Well, this is cumbersome if we think of writing this list as is. There is a better alternative, called fishbone diagram. Fishbone diagram is an interesting tool to do such problem analysis in a fun and iterative way. There are multiple online and offline tools which let you draw this diagram for storage and retrieval. To begin with, when doing your analysis you can start on a whiteboard and see how soon your analysis will start making sense. A fishbone diagram for discussed problem may look like:

Fig 1: Problem analysis over fishbone diagram


2. Problem Identification

Once you have a certain level of analysis, it’s time to start narrowing down the analyzed space and identify the root cause of the problem. To begin with, you might want to tweak the diagram to re-order the identified cases by following ‘close to far’ principle. The closer the reason is to the ‘what’ the more likely it is the case.

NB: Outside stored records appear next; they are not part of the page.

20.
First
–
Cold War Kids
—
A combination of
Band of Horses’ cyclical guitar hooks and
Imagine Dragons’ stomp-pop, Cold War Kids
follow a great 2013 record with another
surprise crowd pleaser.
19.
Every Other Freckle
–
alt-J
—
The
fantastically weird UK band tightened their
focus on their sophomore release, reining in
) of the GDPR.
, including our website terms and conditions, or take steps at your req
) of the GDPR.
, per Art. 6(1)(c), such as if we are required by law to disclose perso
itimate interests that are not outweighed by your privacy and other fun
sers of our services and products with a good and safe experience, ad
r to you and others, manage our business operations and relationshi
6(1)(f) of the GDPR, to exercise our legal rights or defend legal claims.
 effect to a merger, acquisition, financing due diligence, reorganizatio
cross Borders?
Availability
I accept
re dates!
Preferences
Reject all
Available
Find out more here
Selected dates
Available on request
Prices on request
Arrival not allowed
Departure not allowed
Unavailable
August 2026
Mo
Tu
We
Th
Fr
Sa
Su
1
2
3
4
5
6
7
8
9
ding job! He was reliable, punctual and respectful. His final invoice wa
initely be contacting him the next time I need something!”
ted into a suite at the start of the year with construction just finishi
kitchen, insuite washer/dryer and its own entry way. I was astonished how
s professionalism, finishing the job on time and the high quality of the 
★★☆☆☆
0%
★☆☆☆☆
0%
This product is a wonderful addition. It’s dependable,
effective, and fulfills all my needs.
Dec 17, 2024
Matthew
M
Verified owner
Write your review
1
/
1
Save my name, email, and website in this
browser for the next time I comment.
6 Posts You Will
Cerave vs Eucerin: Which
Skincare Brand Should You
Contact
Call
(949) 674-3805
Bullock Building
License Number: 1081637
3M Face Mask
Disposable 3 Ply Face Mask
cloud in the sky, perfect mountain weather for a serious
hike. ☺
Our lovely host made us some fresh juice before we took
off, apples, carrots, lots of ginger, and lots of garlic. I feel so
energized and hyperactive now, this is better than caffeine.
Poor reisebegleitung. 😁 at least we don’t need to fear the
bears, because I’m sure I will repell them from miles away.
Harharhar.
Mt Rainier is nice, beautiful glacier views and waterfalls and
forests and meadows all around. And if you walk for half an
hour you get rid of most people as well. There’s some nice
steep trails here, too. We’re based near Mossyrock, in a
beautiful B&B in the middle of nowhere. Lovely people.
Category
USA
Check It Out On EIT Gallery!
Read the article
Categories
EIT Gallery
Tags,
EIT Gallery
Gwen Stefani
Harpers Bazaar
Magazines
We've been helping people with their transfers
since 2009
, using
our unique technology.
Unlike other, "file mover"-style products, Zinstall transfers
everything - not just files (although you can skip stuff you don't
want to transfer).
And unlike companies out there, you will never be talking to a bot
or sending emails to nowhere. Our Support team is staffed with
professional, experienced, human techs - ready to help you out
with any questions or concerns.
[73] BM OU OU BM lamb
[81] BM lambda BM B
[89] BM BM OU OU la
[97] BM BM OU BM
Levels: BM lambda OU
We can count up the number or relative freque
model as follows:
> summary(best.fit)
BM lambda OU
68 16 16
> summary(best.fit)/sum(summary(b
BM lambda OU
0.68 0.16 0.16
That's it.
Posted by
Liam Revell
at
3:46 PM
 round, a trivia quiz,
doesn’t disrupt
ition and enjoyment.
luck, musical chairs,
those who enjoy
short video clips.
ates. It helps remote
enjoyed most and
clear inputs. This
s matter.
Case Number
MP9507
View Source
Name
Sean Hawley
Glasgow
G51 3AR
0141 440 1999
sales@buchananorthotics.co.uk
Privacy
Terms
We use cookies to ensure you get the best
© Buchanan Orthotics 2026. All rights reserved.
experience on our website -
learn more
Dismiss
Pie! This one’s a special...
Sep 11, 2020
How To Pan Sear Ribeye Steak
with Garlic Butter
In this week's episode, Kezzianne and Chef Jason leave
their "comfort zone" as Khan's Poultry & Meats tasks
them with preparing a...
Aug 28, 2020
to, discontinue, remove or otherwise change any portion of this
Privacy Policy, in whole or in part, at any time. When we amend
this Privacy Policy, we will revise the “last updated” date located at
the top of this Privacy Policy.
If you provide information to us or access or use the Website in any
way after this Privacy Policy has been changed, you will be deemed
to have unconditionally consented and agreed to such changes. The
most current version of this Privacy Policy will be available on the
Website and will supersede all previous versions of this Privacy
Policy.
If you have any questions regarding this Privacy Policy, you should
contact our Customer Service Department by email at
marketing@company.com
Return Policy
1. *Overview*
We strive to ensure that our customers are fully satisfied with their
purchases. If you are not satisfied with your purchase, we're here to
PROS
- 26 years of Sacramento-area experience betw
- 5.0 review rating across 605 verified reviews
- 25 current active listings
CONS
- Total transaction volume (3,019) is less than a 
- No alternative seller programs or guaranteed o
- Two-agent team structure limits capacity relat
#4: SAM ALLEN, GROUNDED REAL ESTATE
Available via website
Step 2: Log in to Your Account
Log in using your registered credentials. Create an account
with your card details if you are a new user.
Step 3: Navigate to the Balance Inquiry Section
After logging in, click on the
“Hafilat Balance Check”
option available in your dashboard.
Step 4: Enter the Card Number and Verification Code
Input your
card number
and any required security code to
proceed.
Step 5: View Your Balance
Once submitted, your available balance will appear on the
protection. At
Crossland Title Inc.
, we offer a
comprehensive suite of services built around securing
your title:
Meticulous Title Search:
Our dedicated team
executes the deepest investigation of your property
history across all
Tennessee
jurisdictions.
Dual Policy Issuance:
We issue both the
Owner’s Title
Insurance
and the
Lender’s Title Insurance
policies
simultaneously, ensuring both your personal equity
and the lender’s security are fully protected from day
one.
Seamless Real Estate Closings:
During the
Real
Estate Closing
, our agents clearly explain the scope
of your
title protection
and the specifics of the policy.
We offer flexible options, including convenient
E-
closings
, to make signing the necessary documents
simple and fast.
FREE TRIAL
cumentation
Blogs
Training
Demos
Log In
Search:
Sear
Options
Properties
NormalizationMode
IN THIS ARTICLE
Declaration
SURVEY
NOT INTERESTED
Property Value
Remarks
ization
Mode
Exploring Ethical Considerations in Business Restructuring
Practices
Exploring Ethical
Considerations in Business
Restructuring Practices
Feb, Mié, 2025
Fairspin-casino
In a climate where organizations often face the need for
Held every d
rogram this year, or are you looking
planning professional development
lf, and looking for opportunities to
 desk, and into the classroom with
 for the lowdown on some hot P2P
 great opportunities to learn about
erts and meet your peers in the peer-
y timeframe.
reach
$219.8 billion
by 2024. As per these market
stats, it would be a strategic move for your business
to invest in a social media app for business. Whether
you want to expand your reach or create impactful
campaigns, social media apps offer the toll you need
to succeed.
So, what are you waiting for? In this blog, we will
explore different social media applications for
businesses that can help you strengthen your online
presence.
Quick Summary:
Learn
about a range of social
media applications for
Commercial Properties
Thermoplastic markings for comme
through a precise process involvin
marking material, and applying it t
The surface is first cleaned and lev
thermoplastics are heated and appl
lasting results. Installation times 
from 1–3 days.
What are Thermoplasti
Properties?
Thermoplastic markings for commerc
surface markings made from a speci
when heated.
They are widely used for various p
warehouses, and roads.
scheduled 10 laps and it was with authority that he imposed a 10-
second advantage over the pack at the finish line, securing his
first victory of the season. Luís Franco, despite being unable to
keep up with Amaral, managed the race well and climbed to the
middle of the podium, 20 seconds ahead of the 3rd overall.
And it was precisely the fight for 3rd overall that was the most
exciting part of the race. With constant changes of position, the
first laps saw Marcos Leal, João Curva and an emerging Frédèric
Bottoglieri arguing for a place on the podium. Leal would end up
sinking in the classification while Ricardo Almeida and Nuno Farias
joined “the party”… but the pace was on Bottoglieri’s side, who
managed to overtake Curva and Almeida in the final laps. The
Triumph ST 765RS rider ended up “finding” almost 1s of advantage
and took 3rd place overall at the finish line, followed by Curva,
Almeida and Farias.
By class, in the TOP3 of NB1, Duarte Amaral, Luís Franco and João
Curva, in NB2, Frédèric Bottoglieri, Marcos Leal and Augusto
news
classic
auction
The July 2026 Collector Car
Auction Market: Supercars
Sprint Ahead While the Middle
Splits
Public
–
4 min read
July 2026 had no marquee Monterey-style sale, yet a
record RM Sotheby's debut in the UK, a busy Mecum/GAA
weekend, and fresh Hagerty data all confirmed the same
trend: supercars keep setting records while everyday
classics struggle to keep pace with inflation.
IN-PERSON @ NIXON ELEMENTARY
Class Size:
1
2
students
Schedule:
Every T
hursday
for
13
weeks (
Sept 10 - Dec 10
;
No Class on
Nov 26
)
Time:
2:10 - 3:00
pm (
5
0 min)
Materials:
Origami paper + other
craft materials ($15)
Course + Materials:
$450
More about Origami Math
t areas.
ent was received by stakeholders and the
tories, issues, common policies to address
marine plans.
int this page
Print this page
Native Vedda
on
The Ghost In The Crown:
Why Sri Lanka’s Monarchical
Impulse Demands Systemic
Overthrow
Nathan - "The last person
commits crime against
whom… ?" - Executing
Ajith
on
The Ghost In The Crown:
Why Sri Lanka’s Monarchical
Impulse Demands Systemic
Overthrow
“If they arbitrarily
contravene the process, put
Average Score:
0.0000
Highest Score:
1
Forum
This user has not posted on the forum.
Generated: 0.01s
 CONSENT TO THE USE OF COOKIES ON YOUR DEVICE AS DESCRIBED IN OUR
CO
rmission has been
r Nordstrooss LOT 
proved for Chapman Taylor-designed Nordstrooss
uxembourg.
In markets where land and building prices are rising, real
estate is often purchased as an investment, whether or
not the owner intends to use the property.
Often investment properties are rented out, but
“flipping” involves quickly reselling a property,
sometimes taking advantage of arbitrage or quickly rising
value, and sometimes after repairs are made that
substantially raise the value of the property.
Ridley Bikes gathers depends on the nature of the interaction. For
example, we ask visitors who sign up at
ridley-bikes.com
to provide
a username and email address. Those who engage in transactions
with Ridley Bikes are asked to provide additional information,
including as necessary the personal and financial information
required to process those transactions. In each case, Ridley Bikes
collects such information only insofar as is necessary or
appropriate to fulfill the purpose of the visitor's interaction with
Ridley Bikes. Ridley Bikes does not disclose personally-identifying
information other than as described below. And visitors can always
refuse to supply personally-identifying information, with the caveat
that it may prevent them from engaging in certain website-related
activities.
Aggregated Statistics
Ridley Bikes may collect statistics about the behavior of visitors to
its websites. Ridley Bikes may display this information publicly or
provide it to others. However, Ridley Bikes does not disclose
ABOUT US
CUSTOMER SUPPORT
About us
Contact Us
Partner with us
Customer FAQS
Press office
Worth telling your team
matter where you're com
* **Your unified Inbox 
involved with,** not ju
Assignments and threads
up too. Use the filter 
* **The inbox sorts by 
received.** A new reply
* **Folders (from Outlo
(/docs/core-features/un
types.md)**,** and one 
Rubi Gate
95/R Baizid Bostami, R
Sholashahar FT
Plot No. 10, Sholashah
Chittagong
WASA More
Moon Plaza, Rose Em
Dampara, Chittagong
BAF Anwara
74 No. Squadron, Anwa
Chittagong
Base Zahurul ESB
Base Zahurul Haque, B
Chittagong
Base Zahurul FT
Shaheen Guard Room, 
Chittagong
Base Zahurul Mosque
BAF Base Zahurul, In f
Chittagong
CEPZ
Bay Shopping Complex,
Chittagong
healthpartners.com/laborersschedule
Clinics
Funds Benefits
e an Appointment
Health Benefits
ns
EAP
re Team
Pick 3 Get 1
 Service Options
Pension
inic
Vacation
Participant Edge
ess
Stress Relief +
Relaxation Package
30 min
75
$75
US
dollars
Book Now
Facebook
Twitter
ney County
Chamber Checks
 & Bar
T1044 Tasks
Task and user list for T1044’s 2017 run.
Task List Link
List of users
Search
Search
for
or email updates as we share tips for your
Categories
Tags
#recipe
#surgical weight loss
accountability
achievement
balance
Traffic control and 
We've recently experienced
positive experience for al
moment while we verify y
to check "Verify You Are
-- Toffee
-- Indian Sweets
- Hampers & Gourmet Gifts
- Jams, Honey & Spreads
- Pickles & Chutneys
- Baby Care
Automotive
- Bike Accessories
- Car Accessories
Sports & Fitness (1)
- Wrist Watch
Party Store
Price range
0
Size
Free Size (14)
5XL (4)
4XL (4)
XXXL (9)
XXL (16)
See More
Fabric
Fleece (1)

And this you can do based on your gut feeling, past experience or all sorts of other exposures that you may have. It may be wrong, but then it’s fine. It will be right the next time, if not this time, you have to start somewhere.

Problem identification is an iterative activity and generally continues from few hours to few days depending upon the scenario you are trying to troubleshoot. For this very reason, you need a snapshot view handy of where you are in your identification process at all times. Color coding identified reasons in the fishbone diagram itself, is the cleanest non-intrusive way to capture this snapshot view as you dig deeper in each of the listed Why. The following could be five status and colors you can use:

  • Blue: Case is to be checked.
  • Yellow: Identification is in progress.
  • Green: Case evaluated and not found to be the reason. It is clean.
  • Red: Case found to be true and fix is applied.
  • Purple: Case found to be true, but actually not impacting this very problem and therefore deferred for further investigation later.

Same fishbone diagram with snapshot view will look like following, when updated with status of ongoing identification activities.

Fig 2: Problem analysis over fishbone diagram (with status captured)


3. Problem Rectification

The simplest step is to fix the problem when you know it. You may end up having one or more reasons causing the main problem. Once you have fixed those, the troubleshooting is completed successfully. One or more red nodes in your fishbone diagram depicts this successful status.

For some tricky scenarios, even after few red cases, you still may face the problem and this calls for another cycle of 1, 2 and 3 above. However, this time over the existing fishbone diagram to find more Why in each Where or even identify some new Where cases.